Calculating per-token pricing
Lyceum Technology charges $0.60 per million input tokens and $1.80 per million output tokens for this model. Consider a RAG application that processes a 10,000-token document and generates a 1,500-token reasoned response.
- Input cost: 10,000 tokens * ($0.60 / 1,000,000) = $0.006
- Output cost: 1,500 tokens * ($1.80 / 1,000,000) = $0.0027
- Total cost per request: $0.0087
This pay-per-token model allows you to scale from zero without committing to the massive upfront cost of an 8xH100 cluster. You only pay for the exact compute your application requires, making it highly cost-effective for bursty or unpredictable workloads.
Running Nemotron-Ultra-253B on EU-sovereign infrastructure
Why run Nemotron-Ultra-253B on Lyceum
For European enterprises, deploying a 253B-parameter model typically means relying on US-based hyperscalers or API providers, which introduces significant data privacy risks. Lyceum Technology solves this by offering Nemotron-Ultra-253B on our fully EU-sovereign infrastructure. Hosted in our eu-north1 region, your inference workloads are processed entirely within European borders, ensuring strict GDPR compliance and data residency.
Unlike competitors who rent their hardware from larger public clouds, Lyceum owns and operates its GPU infrastructure. This structural advantage allows us to offer highly competitive per-token pricing without the markup associated with middleman API providers. Furthermore, our open-stack transparency, powered by vLLM and NVIDIA Dynamo, ensures you are never locked into a proprietary black-box inference engine. Because Lyceum does not charge egress fees, you can move your data and model outputs without the hidden costs associated with traditional cloud providers. You retain full visibility into how your workloads are executed.
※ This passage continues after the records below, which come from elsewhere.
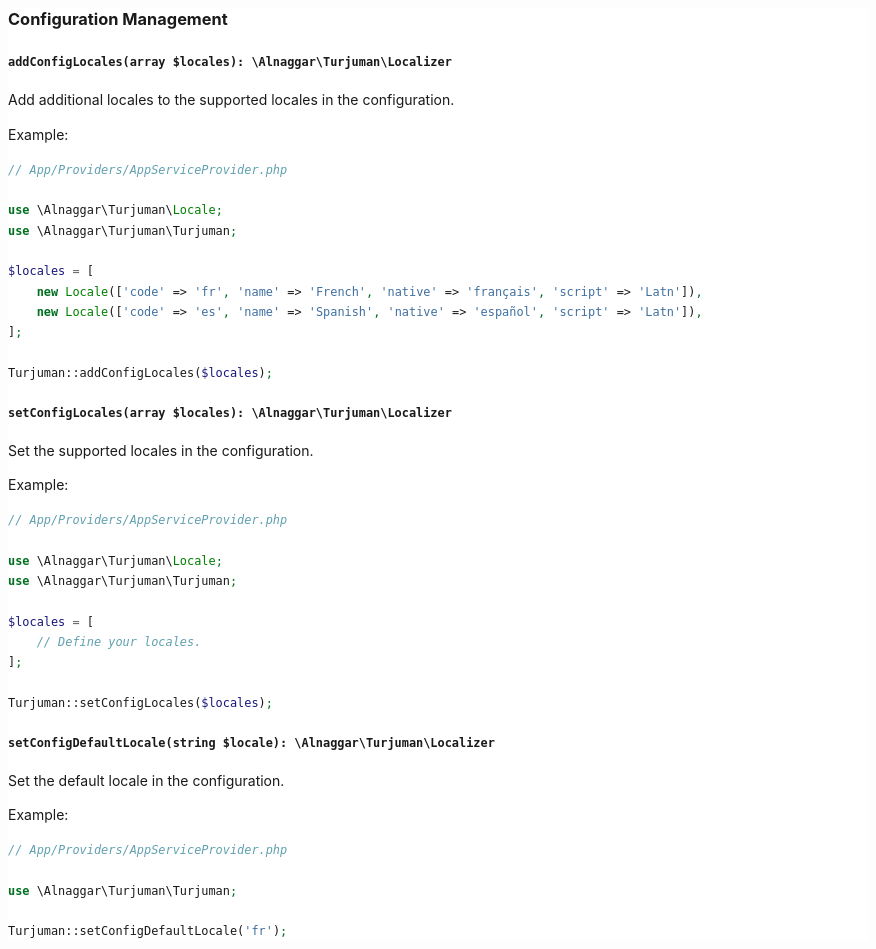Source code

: ### Configuration Management

#### `addConfigLocales(array $locales): \Alnaggar\Turjuman\Localizer`

Add additional locales to the supported locales in the configuration.

Example:

```php
// App/Providers/AppServiceProvider.php

use \Alnaggar\Turjuman\Locale;
use \Alnaggar\Turjuman\Turjuman;

$locales = [
    new Locale(['code' => 'fr', 'name' => 'French', 'native' => 'français', 'script' => 'Latn']),
    new Locale(['code' => 'es', 'name' => 'Spanish', 'native' => 'español', 'script' => 'Latn']),
];

Turjuman::addConfigLocales($locales);
```

#### `setConfigLocales(array $locales): \Alnaggar\Turjuman\Localizer`

Set the supported locales in the configuration.

Example:

```php
// App/Providers/AppServiceProvider.php

use \Alnaggar\Turjuman\Locale;
use \Alnaggar\Turjuman\Turjuman;

$locales = [
    // Define your locales.
];

Turjuman::setConfigLocales($locales);
```

#### `setConfigDefaultLocale(string $locale): \Alnaggar\Turjuman\Localizer`

Set the default locale in the configuration.

Example:

```php
// App/Providers/AppServiceProvider.php

use \Alnaggar\Turjuman\Turjuman;

Turjuman::setConfigDefaultLocale('fr');
```
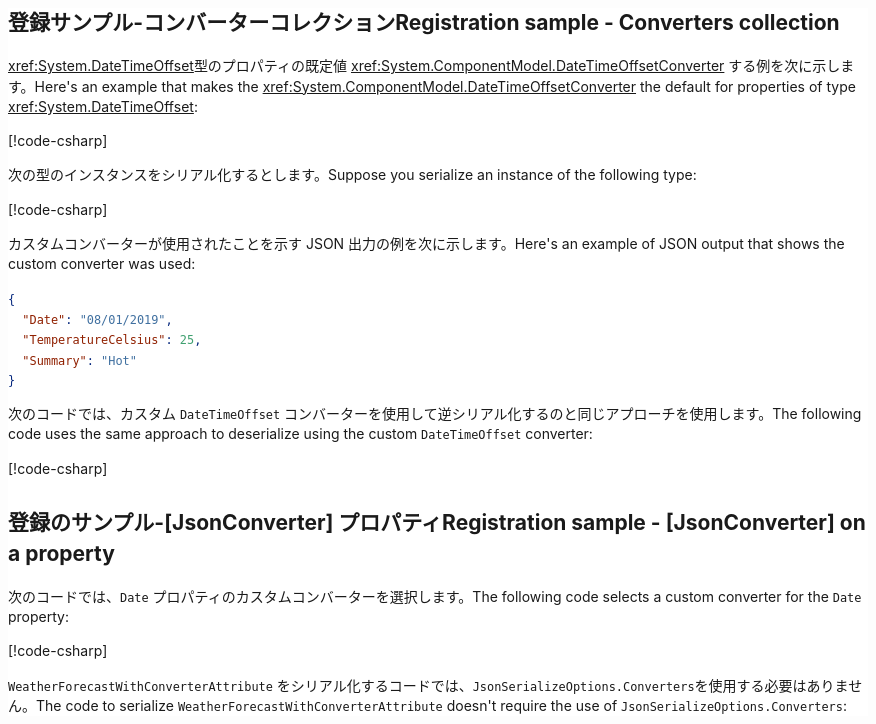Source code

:## <a name="registration-sample---converters-collection"></a><span data-ttu-id="99caf-168">登録サンプル-コンバーターコレクション</span><span class="sxs-lookup"><span data-stu-id="99caf-168">Registration sample - Converters collection</span></span> 

<span data-ttu-id="99caf-169"><xref:System.DateTimeOffset>型のプロパティの既定値 <xref:System.ComponentModel.DateTimeOffsetConverter> する例を次に示します。</span><span class="sxs-lookup"><span data-stu-id="99caf-169">Here's an example that makes the <xref:System.ComponentModel.DateTimeOffsetConverter> the default for properties of type <xref:System.DateTimeOffset>:</span></span>

[!code-csharp[](~/samples/snippets/core/system-text-json/csharp/RegisterConverterWithConvertersCollection.cs?name=SnippetSerialize)]

<span data-ttu-id="99caf-170">次の型のインスタンスをシリアル化するとします。</span><span class="sxs-lookup"><span data-stu-id="99caf-170">Suppose you serialize an instance of the following type:</span></span>

[!code-csharp[](~/samples/snippets/core/system-text-json/csharp/WeatherForecast.cs?name=SnippetWF)]

<span data-ttu-id="99caf-171">カスタムコンバーターが使用されたことを示す JSON 出力の例を次に示します。</span><span class="sxs-lookup"><span data-stu-id="99caf-171">Here's an example of JSON output that shows the custom converter was used:</span></span>

```json
{
  "Date": "08/01/2019",
  "TemperatureCelsius": 25,
  "Summary": "Hot"
}
```

<span data-ttu-id="99caf-172">次のコードでは、カスタム `DateTimeOffset` コンバーターを使用して逆シリアル化するのと同じアプローチを使用します。</span><span class="sxs-lookup"><span data-stu-id="99caf-172">The following code uses the same approach to deserialize using the custom `DateTimeOffset` converter:</span></span>

[!code-csharp[](~/samples/snippets/core/system-text-json/csharp/RegisterConverterWithConvertersCollection.cs?name=SnippetDeserialize)]

## <a name="registration-sample---jsonconverter-on-a-property"></a><span data-ttu-id="99caf-173">登録のサンプル-[JsonConverter] プロパティ</span><span class="sxs-lookup"><span data-stu-id="99caf-173">Registration sample - [JsonConverter] on a property</span></span>

<span data-ttu-id="99caf-174">次のコードでは、`Date` プロパティのカスタムコンバーターを選択します。</span><span class="sxs-lookup"><span data-stu-id="99caf-174">The following code selects a custom converter for the `Date` property:</span></span>

[!code-csharp[](~/samples/snippets/core/system-text-json/csharp/WeatherForecast.cs?name=SnippetWFWithConverterAttribute)]

<span data-ttu-id="99caf-175">`WeatherForecastWithConverterAttribute` をシリアル化するコードでは、`JsonSerializeOptions.Converters`を使用する必要はありません。</span><span class="sxs-lookup"><span data-stu-id="99caf-175">The code to serialize `WeatherForecastWithConverterAttribute` doesn't require the use of `JsonSerializeOptions.Converters`:</span></span>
Because our Serverless Inference API is a drop-in replacement for the OpenAI SDK, your engineering team can migrate to Lyceum in minutes. You get the intelligence of NVIDIA's most advanced reasoning model, the reliability of a managed API, and the legal certainty of European data sovereignty. Whether you are building autonomous agents or complex RAG pipelines, Lyceum provides the secure foundation your enterprise requires. By combining NVIDIA's highly optimized model architecture with Lyceum's purpose-built European cloud, AI teams can finally achieve frontier-level performance without compromising on data privacy or infrastructure costs.